--- Data for processing ---
* * * * * * * * *

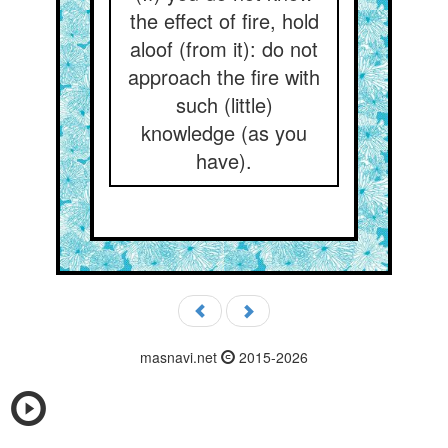
the effect of fire, hold
aloof (from it): do not
approach the fire with
such (little)
knowledge (as you
have).
masnavi.net
2015-2026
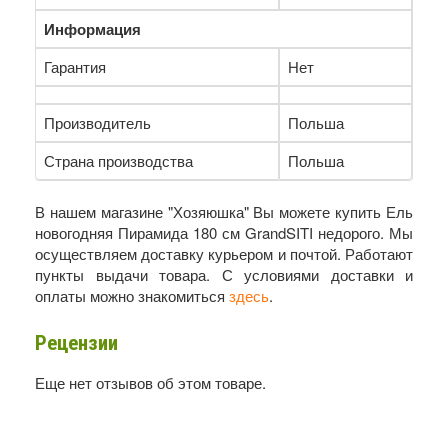
Информация
Гарантия
Нет
Производитель
Польша
Страна производства
Польша
В нашем магазине "Хозяюшка" Вы можете купить Ель
новогодняя Пирамида 180 см GrandSITI недорого. Мы
осуществляем доставку курьером и почтой. Работают
пункты выдачи товара. С условиями доставки и
оплаты можно знакомиться
здесь
.
Рецензии
Еще нет отзывов об этом товаре.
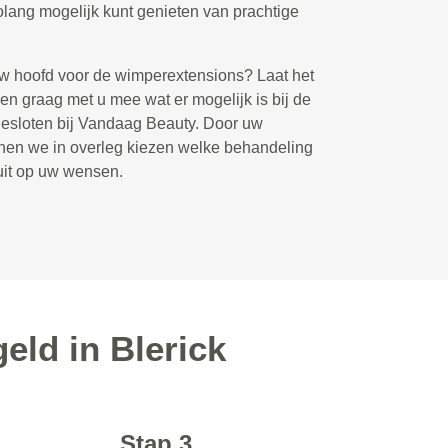
lang mogelijk kunt genieten van prachtige
uw hoofd voor de wimperextensions? Laat het
en graag met u mee wat er mogelijk is bij de
gesloten bij Vandaag Beauty. Door uw
nen we in overleg kiezen welke behandeling
luit op uw wensen.
eld in Blerick
Stap 3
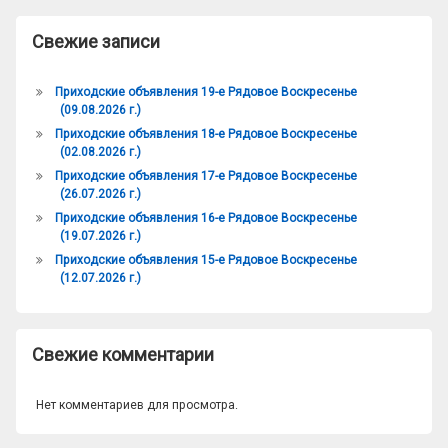
Свежие записи
Приходские объявления 19-е Рядовое Воскресенье
(09.08.2026 г.)
Приходские объявления 18-е Рядовое Воскресенье
(02.08.2026 г.)
Приходские объявления 17-е Рядовое Воскресенье
(26.07.2026 г.)
Приходские объявления 16-е Рядовое Воскресенье
(19.07.2026 г.)
Приходские объявления 15-е Рядовое Воскресенье
(12.07.2026 г.)
Свежие комментарии
Нет комментариев для просмотра.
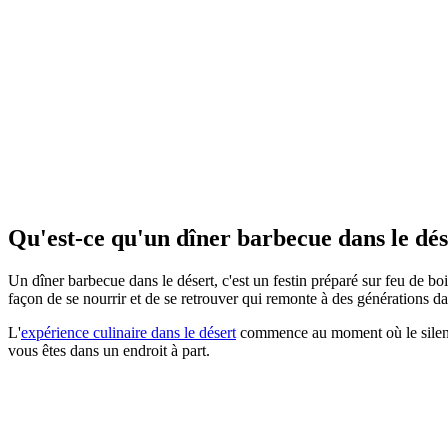
Qu'est-ce qu'un dîner barbecue dans le dés
Un dîner barbecue dans le désert, c'est un festin préparé sur feu de bo
façon de se nourrir et de se retrouver qui remonte à des générations d
L'
expérience culinaire dans le désert
commence au moment où le silence
vous êtes dans un endroit à part.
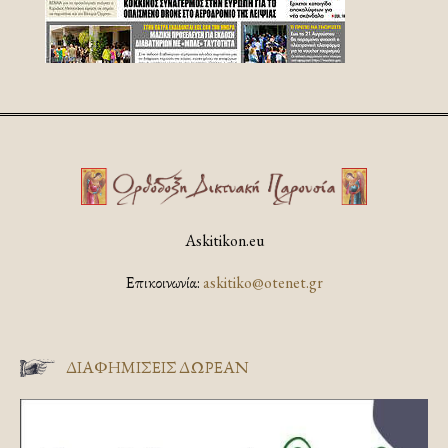
Askitikon.eu
Επικοινωνία:
askitiko@otenet.gr
ΔΙΑΦΗΜΊΣΕΙΣ ΔΩΡΕΆΝ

* * * * * * * * *

--- Your instructions ---
The answer should consist only of the lines from the one with "Страна производства" through the last line of the material above, copied exactly, with no pictures.

--- Answer to this exercise ---
Страна производства
Польша
В нашем магазине "Хозяюшка" Вы можете купить Ель
новогодняя Пирамида 180 см GrandSITI недорого. Мы
осуществляем доставку курьером и почтой. Работают
пункты выдачи товара. С условиями доставки и
оплаты можно знакомиться
здесь
.
Рецензии
Еще нет отзывов об этом товаре.
lang mogelijk kunt genieten van prachtige
uw hoofd voor de wimperextensions? Laat het
en graag met u mee wat er mogelijk is bij de
gesloten bij Vandaag Beauty. Door uw
nen we in overleg kiezen welke behandeling
luit op uw wensen.
eld in Blerick
Stap 3
Свежие записи
Приходские объявления 19-е Рядовое Воскресенье
(09.08.2026 г.)
Приходские объявления 18-е Рядовое Воскресенье
(02.08.2026 г.)
Приходские объявления 17-е Рядовое Воскресенье
(26.07.2026 г.)
Приходские объявления 16-е Рядовое Воскресенье
(19.07.2026 г.)
Приходские объявления 15-е Рядовое Воскресенье
(12.07.2026 г.)
Свежие комментарии
Нет комментариев для просмотра.
Qu'est-ce qu'un dîner barbecue dans le dés
Un dîner barbecue dans le désert, c'est un festin préparé sur feu de bo
façon de se nourrir et de se retrouver qui remonte à des générations d
L'
expérience culinaire dans le désert
commence au moment où le silence
vous êtes dans un endroit à part.
Askitikon.eu
Επικοινωνία:
askitiko@otenet.gr
ΔΙΑΦΗΜΊΣΕΙΣ ΔΩΡΕΆΝ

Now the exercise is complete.